Data supplied>
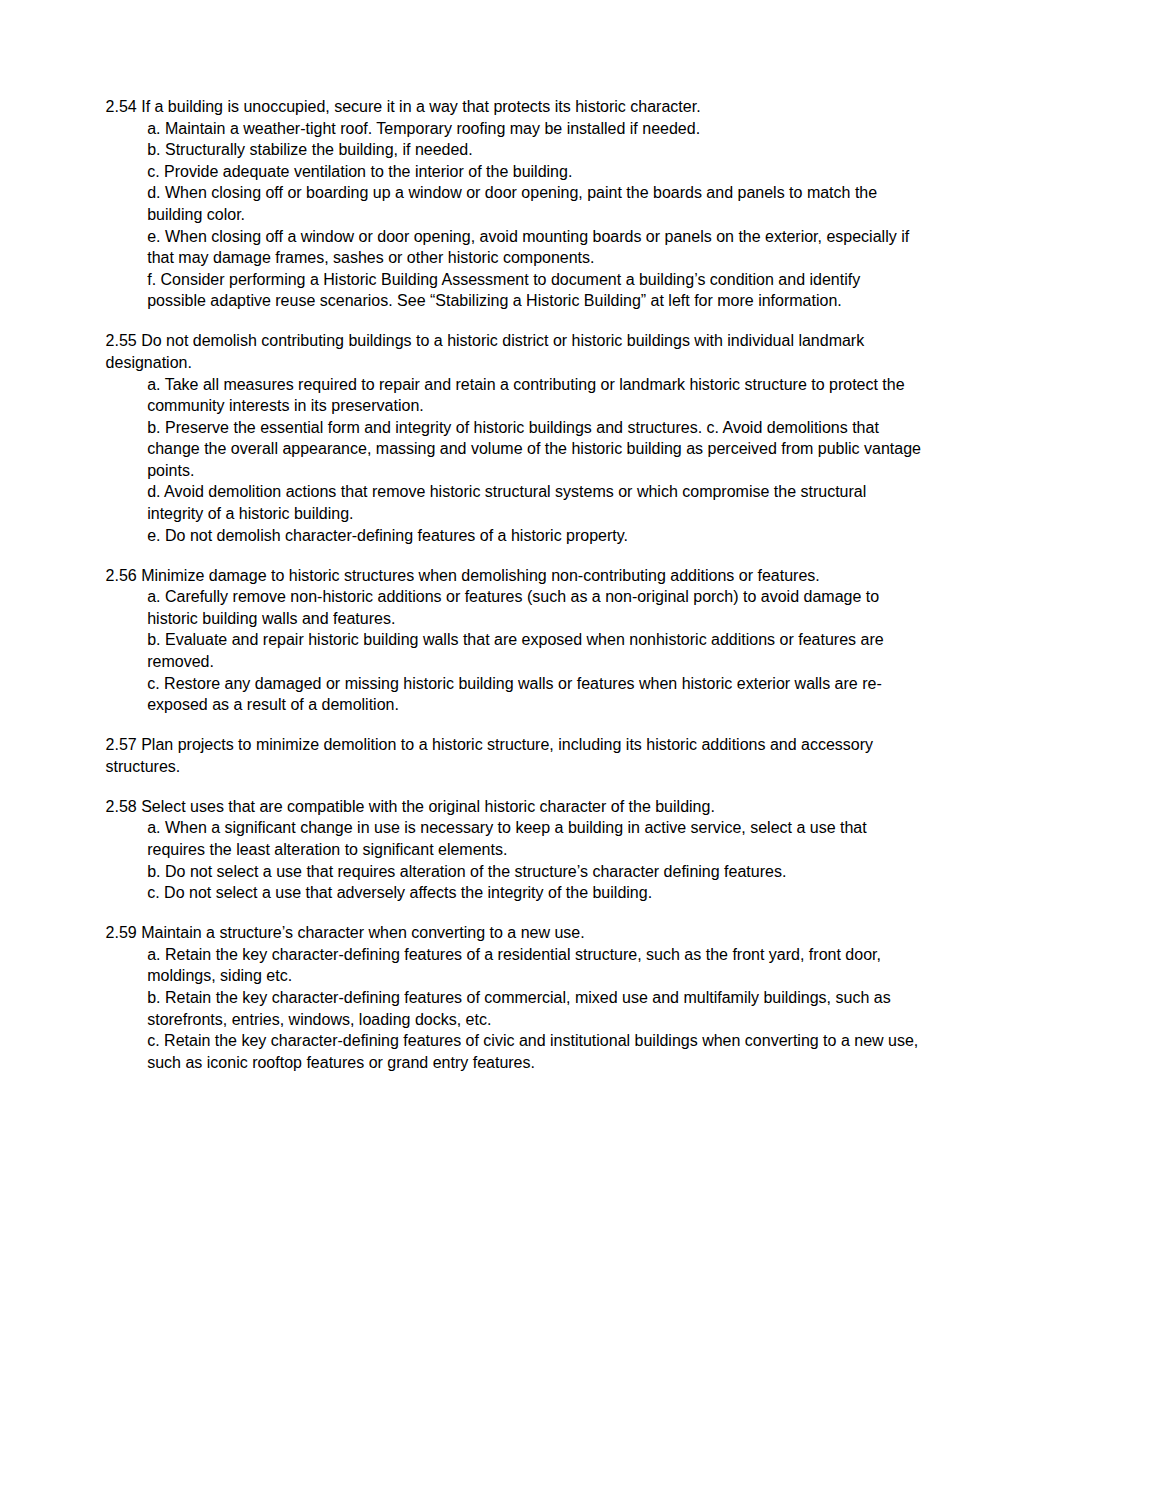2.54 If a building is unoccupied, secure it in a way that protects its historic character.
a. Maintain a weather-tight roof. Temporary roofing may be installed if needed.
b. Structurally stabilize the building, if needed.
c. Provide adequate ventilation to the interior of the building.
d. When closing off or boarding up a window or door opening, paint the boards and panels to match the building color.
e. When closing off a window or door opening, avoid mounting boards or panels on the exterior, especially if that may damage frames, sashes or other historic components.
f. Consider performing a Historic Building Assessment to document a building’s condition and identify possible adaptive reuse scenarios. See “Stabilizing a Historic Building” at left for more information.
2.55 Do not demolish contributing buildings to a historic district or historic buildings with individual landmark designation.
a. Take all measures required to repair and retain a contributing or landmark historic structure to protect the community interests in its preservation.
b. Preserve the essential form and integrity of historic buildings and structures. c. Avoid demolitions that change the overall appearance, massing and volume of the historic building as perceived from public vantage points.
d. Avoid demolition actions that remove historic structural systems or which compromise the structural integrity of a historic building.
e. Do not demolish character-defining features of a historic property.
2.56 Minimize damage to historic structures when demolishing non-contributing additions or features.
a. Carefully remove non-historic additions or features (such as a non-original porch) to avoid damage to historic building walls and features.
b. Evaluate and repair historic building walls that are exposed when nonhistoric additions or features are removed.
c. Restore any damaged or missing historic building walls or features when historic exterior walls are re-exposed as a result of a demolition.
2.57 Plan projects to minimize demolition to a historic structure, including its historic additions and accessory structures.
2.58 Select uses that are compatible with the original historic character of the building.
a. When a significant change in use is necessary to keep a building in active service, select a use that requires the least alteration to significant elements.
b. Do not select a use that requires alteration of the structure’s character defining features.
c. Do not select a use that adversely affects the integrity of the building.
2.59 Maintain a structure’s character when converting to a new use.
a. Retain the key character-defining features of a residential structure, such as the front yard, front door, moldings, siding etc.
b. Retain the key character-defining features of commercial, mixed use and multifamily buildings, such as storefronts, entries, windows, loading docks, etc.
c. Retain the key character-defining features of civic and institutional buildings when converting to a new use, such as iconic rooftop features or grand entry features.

Exercise aim>
Using the data above, print exactly the lines from the line that contains "d. When closing" through the line that contains "e. When closing", with both included.

Result>
d. When closing off or boarding up a window or door opening, paint the boards and panels to match the building color.
e. When closing off a window or door opening, avoid mounting boards or panels on the exterior, especially if that may damage frames, sashes or other historic components.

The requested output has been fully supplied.